Implementing Disruptive Change: Leveraging Sponsors

Kurt Dorschel

In Brief

4-Minute Read

Higher education provides unique challenges to implementing disruptive change. Leaders often face highly distributed authority, leadership misalignment around a business case for action and the definition of success, and sponsors and work teams that lack authority to make decisions and implement organization-wide changes. As leaders look to move their institutions beyond the status quo, they need to focus on leading through change by aligning goals, behaviors and processes among leaders. Finding ways to align active sponsorship from leaders is perhaps the most important factor to increase the likelihood of successful implementation of disruptive change.

How Leaders Can Mobilize and Align Sponsors

In implementing disruptive change, organizations must focus on key sponsors by assessing their level and type of commitment. You need substantial levels of commitment from the senior manager who has the organizational power to authorize and legitimize the change.

Every manager in the organizational hierarchy — down to the individuals who need to change themselves — must demonstrate a similar level of commitment. This synergy translates and reinforces the importance of the change at each organizational level.

It’s important to demonstrate strong commitment to the change through effective communications and actions that model and reinforce those communications. The most effective leaders have discovered that real change is accelerated when what they express, model and reinforce are aligned.

An organization should assess a sponsor’s alignment and use the results to pinpoint messages and behaviors the sponsor can use to demonstrate commitment. The assessment profile can identify specific actions that have a high return on investment, so that a manager's most scarce resource (time) can be used effectively.

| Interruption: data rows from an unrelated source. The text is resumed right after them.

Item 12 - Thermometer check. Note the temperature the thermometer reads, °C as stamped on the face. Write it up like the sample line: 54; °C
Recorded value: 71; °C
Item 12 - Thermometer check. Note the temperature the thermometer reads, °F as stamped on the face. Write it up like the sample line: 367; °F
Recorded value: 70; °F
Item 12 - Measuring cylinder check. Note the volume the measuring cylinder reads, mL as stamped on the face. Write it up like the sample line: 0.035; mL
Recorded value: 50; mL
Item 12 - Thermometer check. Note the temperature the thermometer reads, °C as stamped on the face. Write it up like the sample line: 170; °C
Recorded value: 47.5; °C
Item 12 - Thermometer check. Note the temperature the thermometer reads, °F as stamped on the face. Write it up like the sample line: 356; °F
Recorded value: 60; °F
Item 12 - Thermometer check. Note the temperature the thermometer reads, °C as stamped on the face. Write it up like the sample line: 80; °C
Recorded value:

Below is the framework for a sponsor assessment in each phase of an initiative:

Requirements Programming Implementation Monitoring
Express: formal and informal oral and written communications
  • Define and communicate the goals of implementation
  • Articulate the business case for why change is needed
  • Relate the change to the organization's overall vision
  • Communicate strong ownership and personal commitment
  • Support change for every affected group
  • Be specific and clear about which behaviors must change
  • Keep open lines of continuous two-way communication
  • Encourage involvement
  • Report and distribute the result of the change
  
Model: behaviors and decisions that prioritize and allocate resources
  • Realign priorities so appropriate changes are at the top of the list
  • Demonstrate strong personal support privately to direct reports
  • Remove barriers and solicit input to manage resistance
  • Commit required resources and funding
  • Demonstrate personal behavior changes
  • Make decisions that demonstrate ongoing support
  • Listen and act on feedback
  • Allocate necessary resources
  • Follow up on action plans weekly
  • Check in at least monthly with change agents and targets impacted by change
  • Remain visible- visit with your constituents
Reinforce: formal and informal rewards that reinforce the desired change
  • Create capacity and convey responsibilities, priorities and time commitment
  • Develop reinforcements that tie directly to specific behaviors (e.g., format performance appraisal, informal:quality checks)
  • Set positive reinforcement with direct reports
  • Acknowledge high performers privately and publicly
  • Make old, undesirable behaviors inaccessible or difficult
  • Make new behaviors easy
  • Use formal performance appraisals for ongoing recognition and constructive feedback
  • Actively monitor progress (e.g., metrics) and incorporate this standard into formal supervisor role

Leverage Sponsors to Effect Disruptive Change

Higher education provides unique challenges to implementing disruptive change, as leaders often face highly distributed authority, leadership misalignment around a business case for action and the definition of success, and sponsors and work teams that lack authority to make decisions and implement organization-wide changes. As leaders look to move their institutions beyond the status quo, they need to focus on leading through change by aligning goals, then aligning behaviors and, finally, aligning processes. Under this framework, higher education institutions should focus on assessing their leadership’s level and type of commitment by how they express, model and reinforce the change. Look for active sponsorship.